Scaling Memcache @Facebook

25 Mar 2017


Reading notes of “Scaling Memcache at Facebook”

This paper talks about the implementation and optimization Facebook engineers have adopted when constructing the Memcache-based system, which is very inspiring. Here are some notes about this paper.

Section 1. Background

  1. Scenario: Users perform more reads than writes, and the storage includes MySQL database and HDFS.
  2. In Memcache system, it is possible to read stale data, which indicates eventual consistency. Therefore, the probability of reading stale data is also a factor to be tuned, besides latency.

Section 3. In a Cluster

  1. The all-to-all pattern of fetching data often causes single-server bottleneck. They found that data replication can alleviate the load of servers under this problem, but may lead to memory inefficiency. Thus came up with the idea of optimizing memcache client.
  2. The functions of memcache client include request batching, error handling and so on, and it maintains a map of all available servers (for finding the address of certain data to be fetched).
  3. A directed acyclic graph (DAG) is constructed for representing dependency between data to fetch data in parallel.
  4. mcrouter is used to coalesce connection between web thread with memcached server, which uses UDP connection instead of TCP to reduce latency and server load.
  5. Payoff: mcrouter controls window size similarly with window in TCP connection. If the window size is small, application needs to send requests in more windows; if is large, there may be incast congestion, which often happens in all-to-one scenario.

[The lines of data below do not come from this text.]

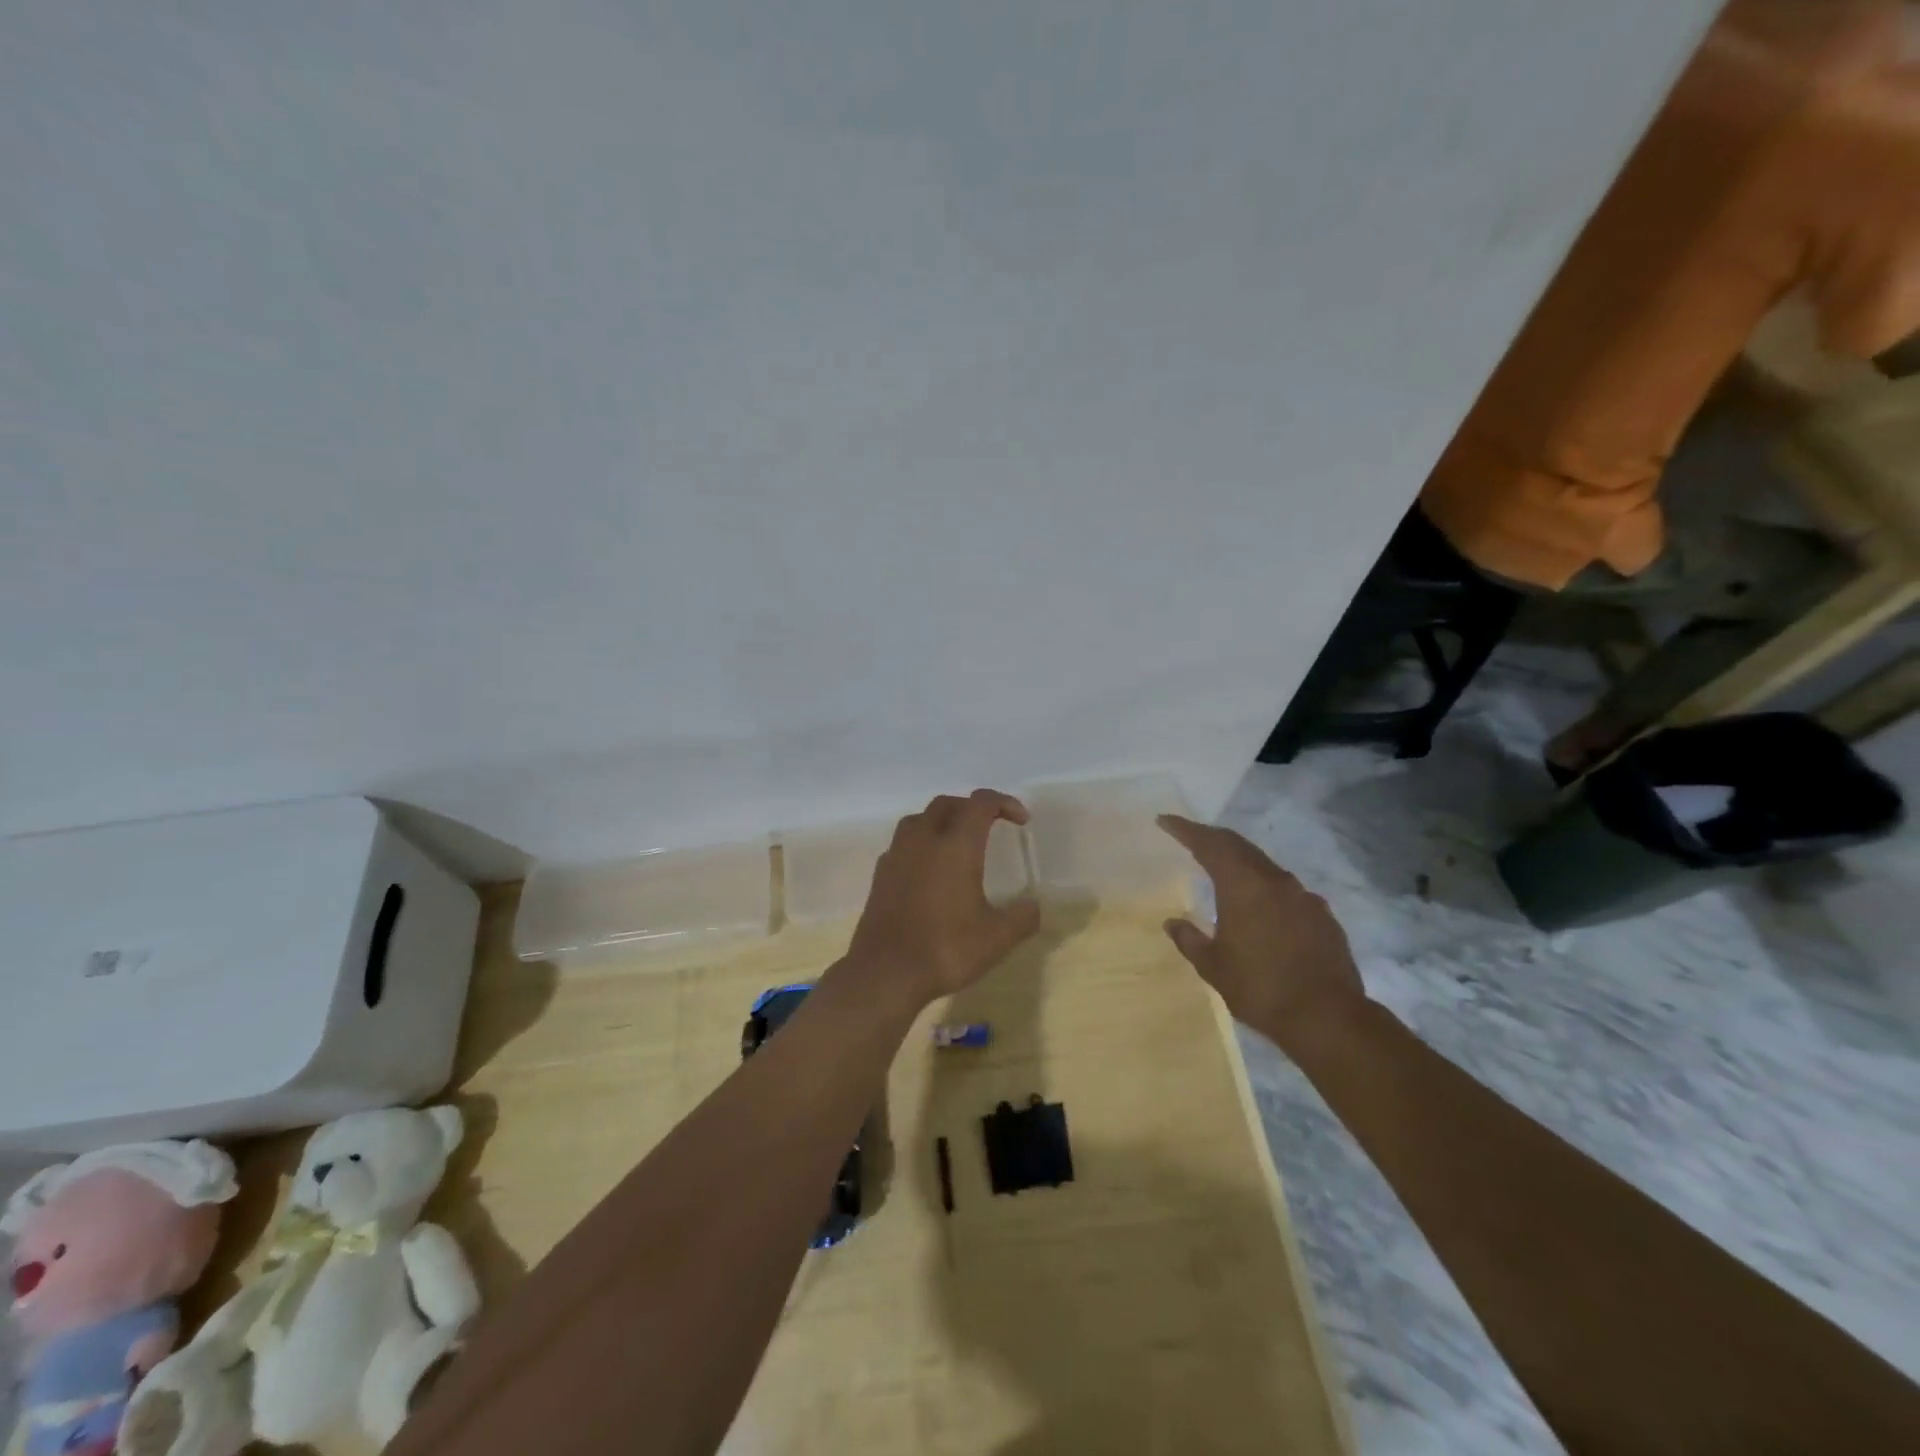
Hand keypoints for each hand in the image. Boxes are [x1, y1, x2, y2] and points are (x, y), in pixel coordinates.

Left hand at [843, 789, 1041, 1007]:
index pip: (981, 803)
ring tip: (957, 842)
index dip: (1004, 803)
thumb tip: (1033, 907)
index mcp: (956, 845)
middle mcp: (924, 840)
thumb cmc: (945, 949)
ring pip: (919, 819)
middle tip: (990, 826)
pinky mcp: (880, 874)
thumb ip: (1021, 918)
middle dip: (972, 807)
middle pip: (947, 804)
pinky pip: (903, 844)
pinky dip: (921, 844)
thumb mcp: (996, 939)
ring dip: (942, 821)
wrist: (885, 972)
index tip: (1021, 820)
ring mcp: (897, 855)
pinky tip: (929, 869)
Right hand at [1156, 814, 1366, 1050]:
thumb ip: (1190, 939)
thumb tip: (1172, 923)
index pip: (1209, 844)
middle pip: (1238, 846)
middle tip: (1191, 837)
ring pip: (1264, 866)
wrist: (1328, 1017)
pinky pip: (1286, 890)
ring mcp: (1303, 896)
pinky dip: (1266, 887)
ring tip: (1223, 870)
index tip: (1166, 820)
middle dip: (1212, 838)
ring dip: (1240, 861)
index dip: (1185, 829)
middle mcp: (1274, 881)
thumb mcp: (1213, 967)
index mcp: (1243, 886)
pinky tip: (1262, 908)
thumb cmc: (1260, 988)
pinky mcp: (1322, 915)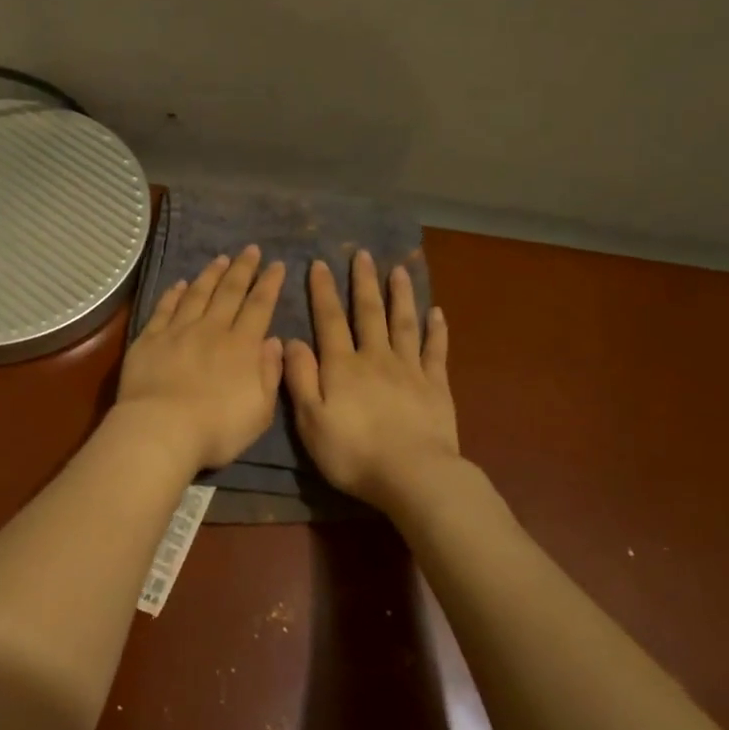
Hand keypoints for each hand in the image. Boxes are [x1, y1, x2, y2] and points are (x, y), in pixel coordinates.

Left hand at [115, 246, 286, 472]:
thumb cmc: (217, 429)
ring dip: (211, 274)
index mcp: (242, 347)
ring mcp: (178, 331)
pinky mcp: (149, 339)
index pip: (260, 307)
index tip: (276, 265)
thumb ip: (269, 373)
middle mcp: (212, 330)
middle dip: (243, 269)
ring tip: (220, 258)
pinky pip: (164, 308)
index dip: (269, 284)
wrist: (162, 430)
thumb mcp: (260, 410)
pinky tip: (180, 284)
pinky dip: (174, 293)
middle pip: (229, 292)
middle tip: (250, 249)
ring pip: (198, 294)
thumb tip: (274, 341)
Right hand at [284, 250, 459, 508]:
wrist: (413, 475)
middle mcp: (375, 358)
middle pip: (369, 313)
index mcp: (342, 366)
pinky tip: (437, 313)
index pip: (330, 320)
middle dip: (364, 282)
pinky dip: (436, 330)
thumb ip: (300, 378)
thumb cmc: (353, 453)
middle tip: (363, 254)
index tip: (321, 264)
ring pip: (404, 323)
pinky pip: (436, 350)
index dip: (324, 291)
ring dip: (400, 295)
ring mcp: (409, 369)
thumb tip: (291, 340)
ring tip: (399, 270)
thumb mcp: (311, 420)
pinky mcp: (436, 386)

Section 3.2 Load Reduction using Lease

  1. Lease is, when a client experiences a cache miss in memcache, the server gives a lease token, so that the client can set data when come back.
  2. Lease can mitigate problem of reading stale data, as the token can be invalidated by server; and thundering herd, as only one token will be given in a certain period, i.e. 10s, then other request without the token will be asked to come back after some time, then the data is often present there.

Section 3.3 Handling Failure

  1. A small amount of servers are acting as stand-by, which is called Gutter. This proportion is around 1%.
  2. The cost of Gutter is reading slightly stale data.

Section 4. Replication

  1. Replication of data can enable more independent failure domains, tractable network configuration, and a reduction of incast congestion.
  2. In front of mcrouter there is another layer with mcsqueal, which can batch deletes into fewer packets, then send them to specific mcrouters.
  3. Regional pool: using several frontend clusters to share a same set of memcache servers to reduce replica of data.
  4. Cold cluster warmup: let clients to communicate with “warm clusters”, which have normal hit rate, rather than persistent storage, to mitigate load on storage.

Section 5. Consistency

  1. The consistency model across regions is master-slave.
  2. When writting in a non-master region, a remote marker is used to detect whether certain data is stale. It leads to increased latency, but decrease probability of reading stale data.

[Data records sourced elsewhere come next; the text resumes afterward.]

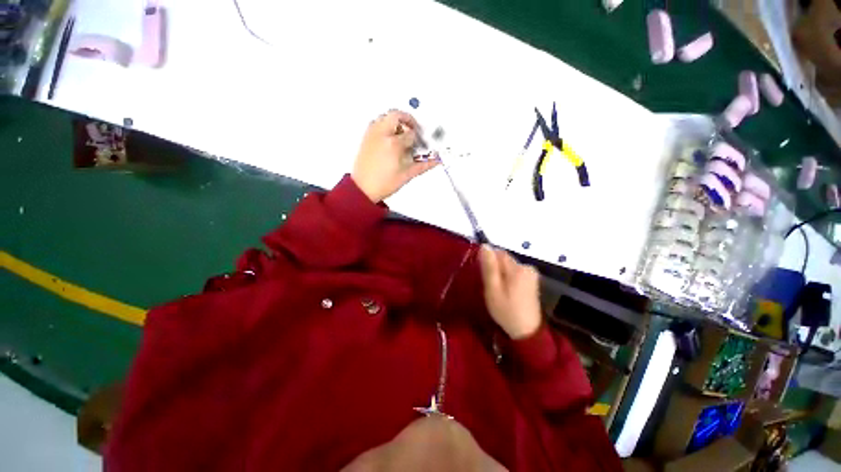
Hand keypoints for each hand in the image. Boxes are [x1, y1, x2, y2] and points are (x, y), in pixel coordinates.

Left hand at [351, 110, 438, 202]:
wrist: (363, 189)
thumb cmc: (383, 184)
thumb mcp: (407, 175)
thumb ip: (423, 165)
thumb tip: (435, 161)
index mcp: (393, 144)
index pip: (412, 134)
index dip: (419, 138)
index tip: (422, 143)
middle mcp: (381, 135)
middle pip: (397, 115)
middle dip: (408, 120)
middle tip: (414, 129)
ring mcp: (372, 135)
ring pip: (385, 116)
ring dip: (395, 121)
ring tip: (402, 133)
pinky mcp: (366, 138)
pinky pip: (376, 123)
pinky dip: (384, 125)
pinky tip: (390, 138)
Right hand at [479, 245, 541, 339]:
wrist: (526, 332)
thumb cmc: (506, 310)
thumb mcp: (493, 289)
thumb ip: (489, 266)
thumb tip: (484, 245)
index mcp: (518, 268)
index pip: (498, 252)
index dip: (488, 261)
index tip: (483, 274)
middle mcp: (527, 266)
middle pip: (504, 259)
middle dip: (494, 268)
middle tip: (490, 285)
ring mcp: (531, 273)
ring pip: (508, 266)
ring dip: (500, 274)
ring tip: (497, 290)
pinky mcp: (531, 280)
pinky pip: (514, 272)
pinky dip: (507, 278)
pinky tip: (505, 291)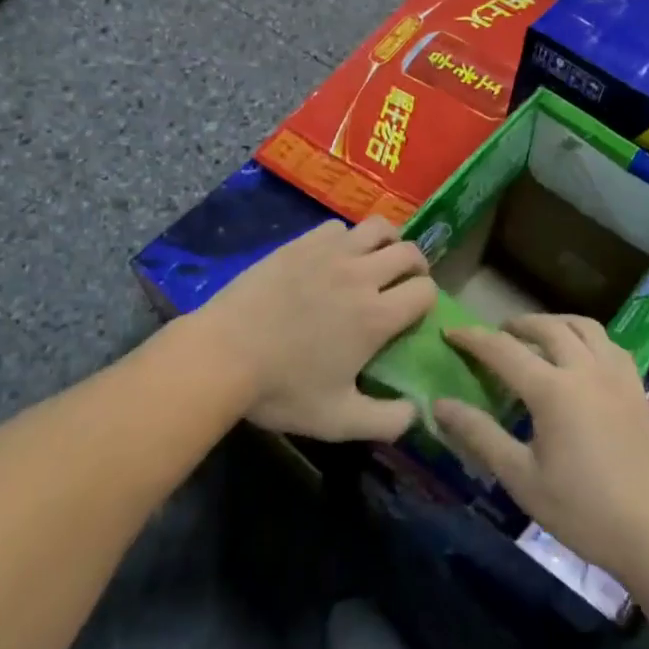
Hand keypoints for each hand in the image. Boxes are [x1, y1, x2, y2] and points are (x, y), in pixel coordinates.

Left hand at [199, 217, 433, 442]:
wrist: (223, 354)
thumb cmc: (282, 389)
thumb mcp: (338, 420)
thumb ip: (386, 421)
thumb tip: (417, 412)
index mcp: (376, 316)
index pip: (425, 291)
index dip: (426, 300)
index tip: (413, 313)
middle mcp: (361, 275)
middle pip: (409, 252)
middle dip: (416, 266)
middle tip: (403, 282)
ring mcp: (330, 253)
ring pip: (378, 227)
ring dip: (388, 241)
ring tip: (377, 258)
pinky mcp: (301, 243)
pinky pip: (338, 227)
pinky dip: (346, 238)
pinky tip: (334, 256)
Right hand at [435, 315, 648, 576]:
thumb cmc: (583, 511)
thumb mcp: (521, 478)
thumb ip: (480, 435)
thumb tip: (440, 405)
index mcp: (552, 390)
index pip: (503, 350)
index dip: (473, 338)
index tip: (450, 333)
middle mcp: (584, 369)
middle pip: (547, 326)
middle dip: (516, 324)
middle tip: (497, 334)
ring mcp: (616, 374)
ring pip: (583, 326)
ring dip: (555, 322)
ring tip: (539, 335)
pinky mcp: (637, 386)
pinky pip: (609, 343)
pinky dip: (586, 337)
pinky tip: (581, 357)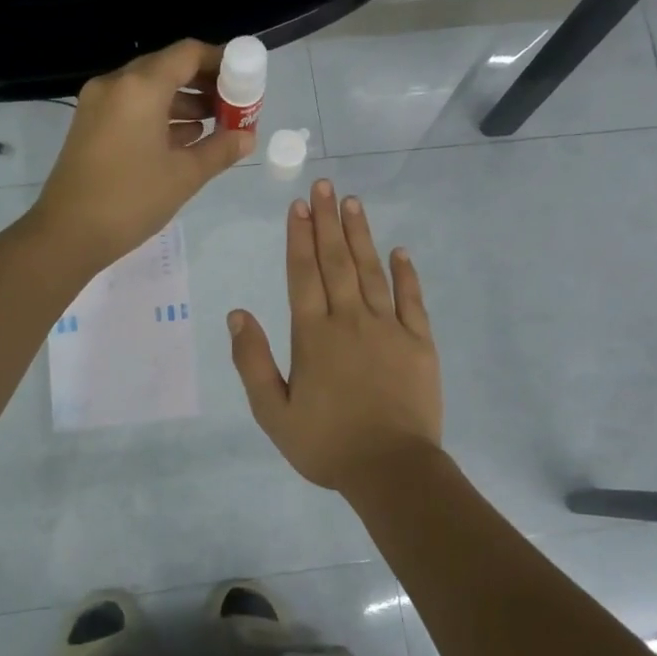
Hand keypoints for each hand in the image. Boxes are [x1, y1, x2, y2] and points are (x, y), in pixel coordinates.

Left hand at [35, 40, 253, 269]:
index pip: (188, 54)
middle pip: (168, 67)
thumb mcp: (185, 176)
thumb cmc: (131, 200)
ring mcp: (98, 104)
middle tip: (233, 104)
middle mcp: (116, 84)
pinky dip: (160, 115)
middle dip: (204, 83)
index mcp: (140, 87)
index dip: (221, 61)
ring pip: (149, 88)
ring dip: (183, 101)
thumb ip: (220, 149)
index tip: (245, 79)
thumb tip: (247, 138)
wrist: (67, 234)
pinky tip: (186, 137)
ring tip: (216, 124)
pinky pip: (132, 106)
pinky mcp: (90, 125)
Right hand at [228, 179, 442, 494]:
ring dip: (361, 235)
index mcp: (313, 335)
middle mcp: (349, 320)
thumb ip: (253, 361)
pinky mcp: (419, 343)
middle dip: (327, 221)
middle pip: (336, 261)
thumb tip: (238, 314)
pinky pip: (412, 300)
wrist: (391, 470)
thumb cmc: (326, 444)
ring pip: (371, 271)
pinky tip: (400, 251)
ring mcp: (388, 328)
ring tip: (353, 202)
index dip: (299, 237)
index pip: (303, 274)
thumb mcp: (273, 412)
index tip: (298, 206)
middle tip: (324, 185)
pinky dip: (406, 274)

Section 6. Single Server Improvement

  1. LRU is used to determine which data to be evicted. And slab class can determine the memory size needed for certain data. When a slab is about to be evicted, but its usage frequency is 20% more than the average, then its memory size will be expanded.
  2. To evict short-lived keys lazily, they are placed in a circular buffer of linked-list, which is moved every certain unit of time (a common approach). Each time items in the end slot will be evicted.